◆ **Data excerpts**:
----

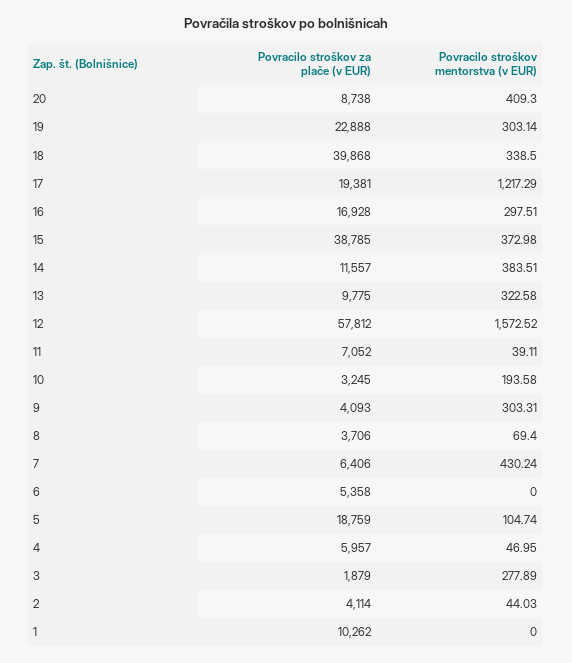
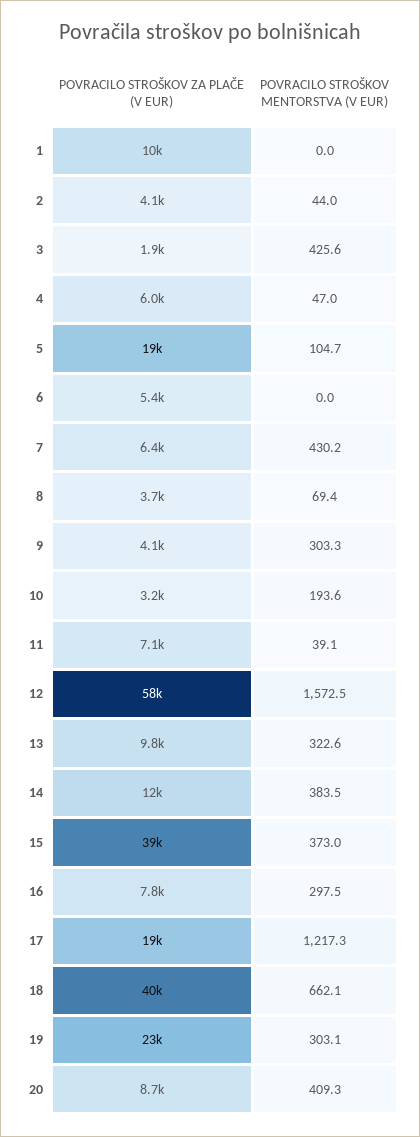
  {
    "Povracilo stroškov za plače (v EUR)": {
      "20": 8738,
      "19": 22888,
      "18": 39868,
      "17": 19381,
-     "16": 16928,
+     "16": 7800,
      "15": 38785,
      "14": 11557,
      "13": 9775,
      "12": 57812,
      "11": 7052,
      "10": 3245,
      "9": 4093,
      "8": 3706,
      "7": 6406,
      "6": 5358,
      "5": 18759,
      "4": 5957,
      "3": 1879,
      "2": 4114,
      "1": 10262
    },
    "Povracilo stroškov mentorstva (v EUR)": {
      "20": 409.3,
      "19": 303.14,
-     "18": 338.5,
+     "18": 662.1,
      "17": 1217.29,
      "16": 297.51,
      "15": 372.98,
      "14": 383.51,
      "13": 322.58,
      "12": 1572.52,
      "11": 39.11,
      "10": 193.58,
      "9": 303.31,
      "8": 69.4,
      "7": 430.24,
      "6": 0,
      "5": 104.74,
      "4": 46.95,
-     "3": 277.89,
+     "3": 425.6,
      "2": 44.03,
      "1": 0
    }
  }

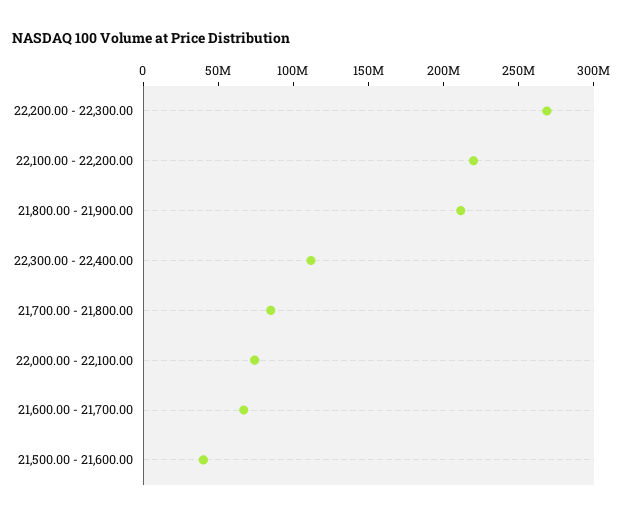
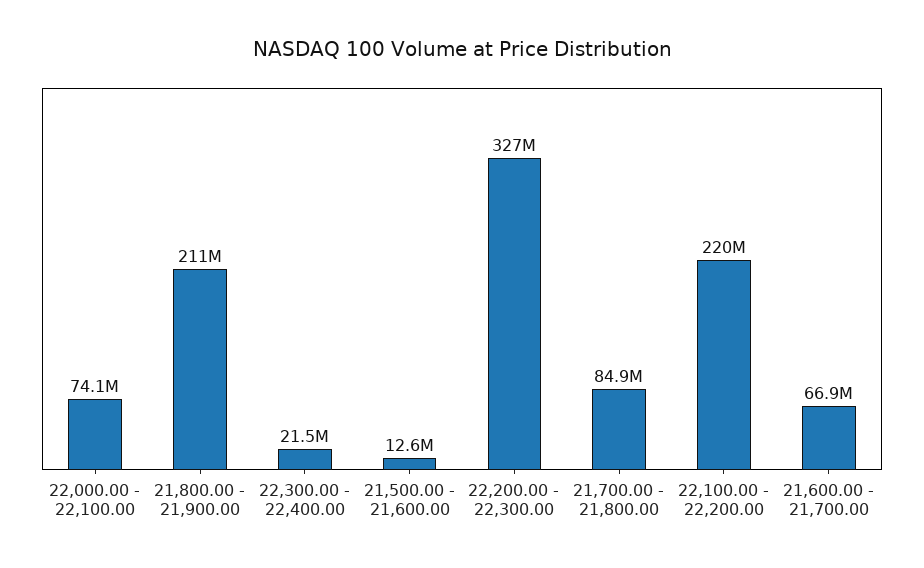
  {
-   "22,200.00 - 22,300.00": 270000000,
+   "22,200.00 - 22,300.00": 327000000,
    "22,100.00 - 22,200.00": 220000000,
    "21,800.00 - 21,900.00": 211000000,
-   "22,300.00 - 22,400.00": 110000000,
+   "22,300.00 - 22,400.00": 21500000,
    "21,700.00 - 21,800.00": 84900000,
    "22,000.00 - 22,100.00": 74100000,
    "21,600.00 - 21,700.00": 66900000,
-   "21,500.00 - 21,600.00": 40000000
+   "21,500.00 - 21,600.00": 12600000
  }

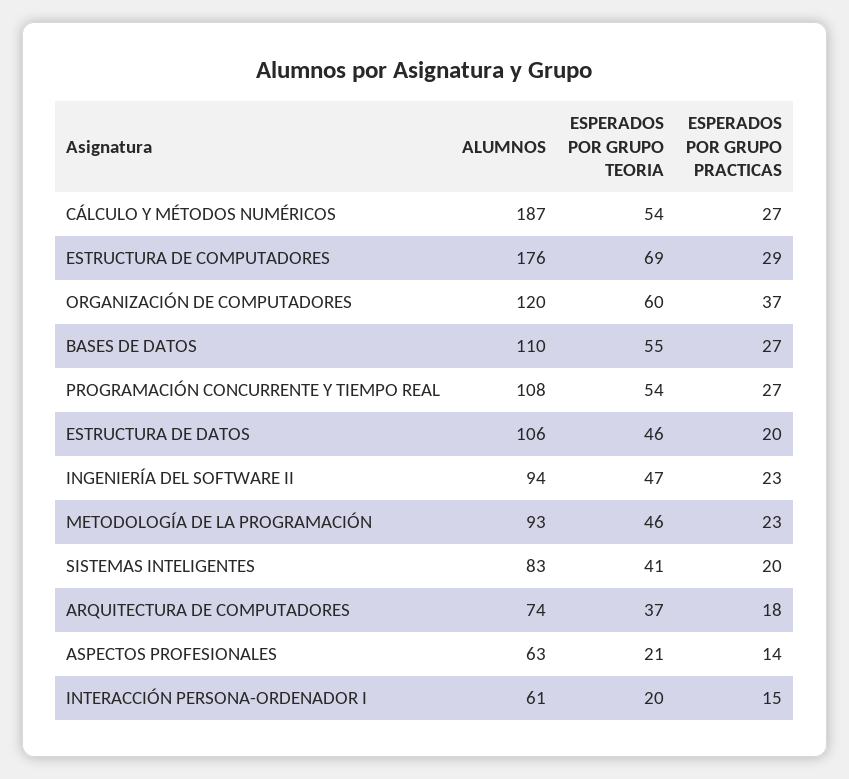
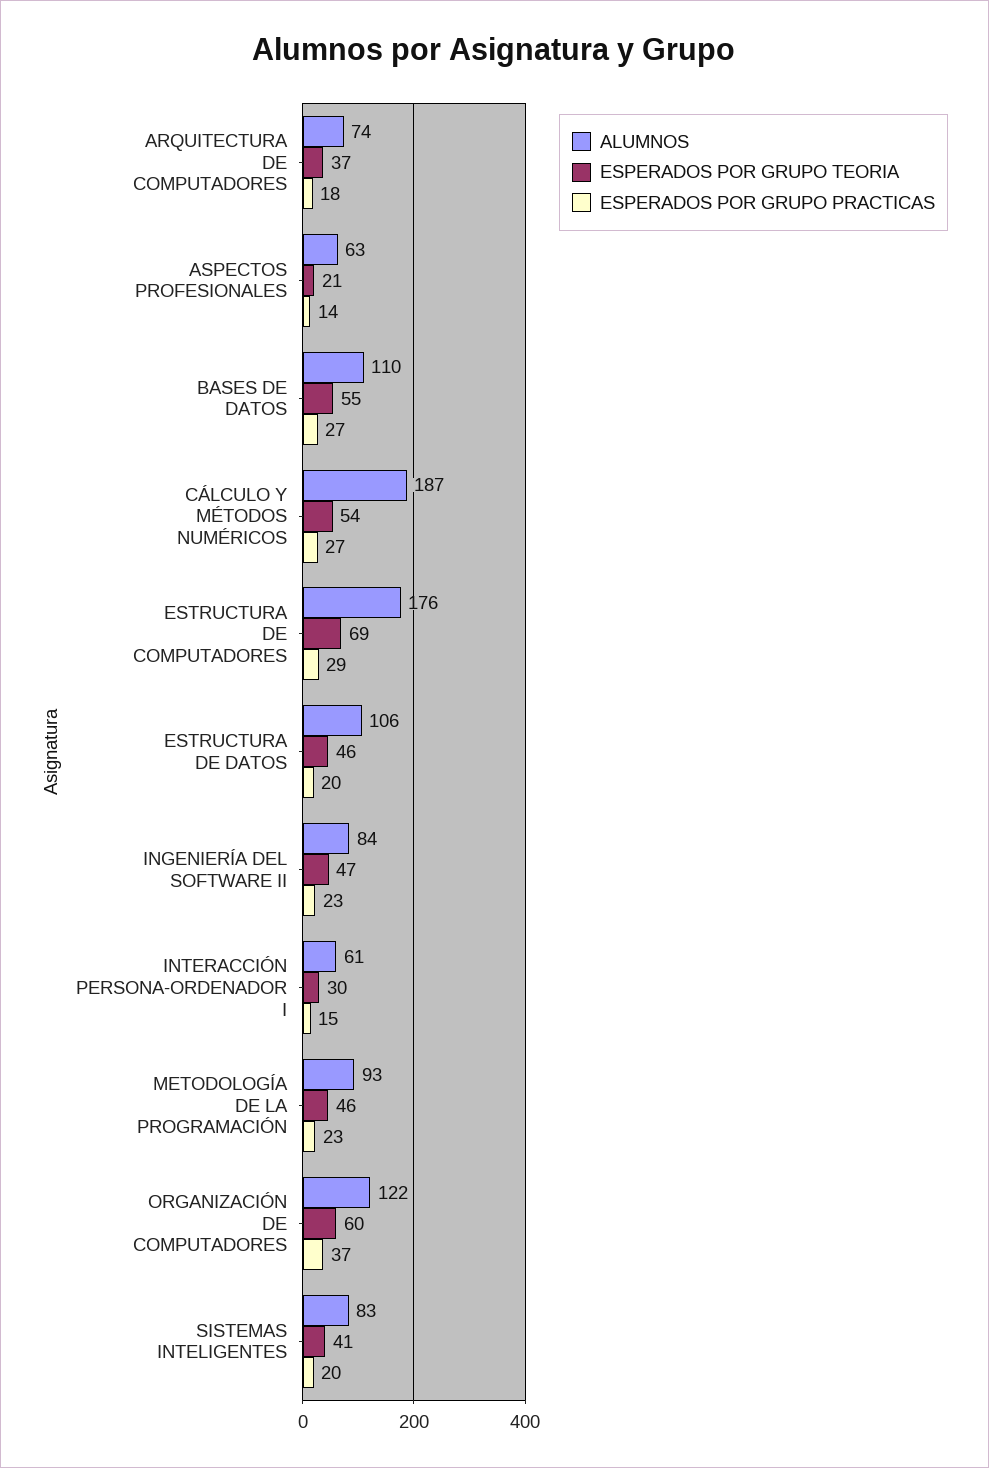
  {
    "ALUMNOS": {
      "CÁLCULO Y MÉTODOS NUMÉRICOS": 187,
      "ESTRUCTURA DE COMPUTADORES": 176,
-     "ORGANIZACIÓN DE COMPUTADORES": 120,
+     "ORGANIZACIÓN DE COMPUTADORES": 122,
      "BASES DE DATOS": 110,
-     "PROGRAMACIÓN CONCURRENTE Y TIEMPO REAL": 108,
      "ESTRUCTURA DE DATOS": 106,
-     "INGENIERÍA DEL SOFTWARE II": 94,
+     "INGENIERÍA DEL SOFTWARE II": 84,
      "METODOLOGÍA DE LA PROGRAMACIÓN": 93,
      "SISTEMAS INTELIGENTES": 83,
      "ARQUITECTURA DE COMPUTADORES": 74,
      "ASPECTOS PROFESIONALES": 63,
      "INTERACCIÓN PERSONA-ORDENADOR I": 61
    },
    "ESPERADOS POR GRUPO TEORIA": {
      "CÁLCULO Y MÉTODOS NUMÉRICOS": 54,
      "ESTRUCTURA DE COMPUTADORES": 69,
      "ORGANIZACIÓN DE COMPUTADORES": 60,
      "BASES DE DATOS": 55,
-     "PROGRAMACIÓN CONCURRENTE Y TIEMPO REAL": 54,
      "ESTRUCTURA DE DATOS": 46,
      "INGENIERÍA DEL SOFTWARE II": 47,
      "METODOLOGÍA DE LA PROGRAMACIÓN": 46,
      "SISTEMAS INTELIGENTES": 41,
      "ARQUITECTURA DE COMPUTADORES": 37,
      "ASPECTOS PROFESIONALES": 21,
-     "INTERACCIÓN PERSONA-ORDENADOR I": 20
+     "INTERACCIÓN PERSONA-ORDENADOR I": 30
    },
    "ESPERADOS POR GRUPO PRACTICAS": {
      "CÁLCULO Y MÉTODOS NUMÉRICOS": 27,
      "ESTRUCTURA DE COMPUTADORES": 29,
      "ORGANIZACIÓN DE COMPUTADORES": 37,
      "BASES DE DATOS": 27,
-     "PROGRAMACIÓN CONCURRENTE Y TIEMPO REAL": 27,
      "ESTRUCTURA DE DATOS": 20,
      "INGENIERÍA DEL SOFTWARE II": 23,
      "METODOLOGÍA DE LA PROGRAMACIÓN": 23,
      "SISTEMAS INTELIGENTES": 20,
      "ARQUITECTURA DE COMPUTADORES": 18,
      "ASPECTOS PROFESIONALES": 14,
      "INTERACCIÓN PERSONA-ORDENADOR I": 15
    }
  }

----

◆ **Task directions**:
Note each line of the entries that has "stroškov" in it, and copy those lines.

◆ **Result of this exercise**:
    "Povracilo stroškov za plače (v EUR)": {
    "Povracilo stroškov mentorstva (v EUR)": {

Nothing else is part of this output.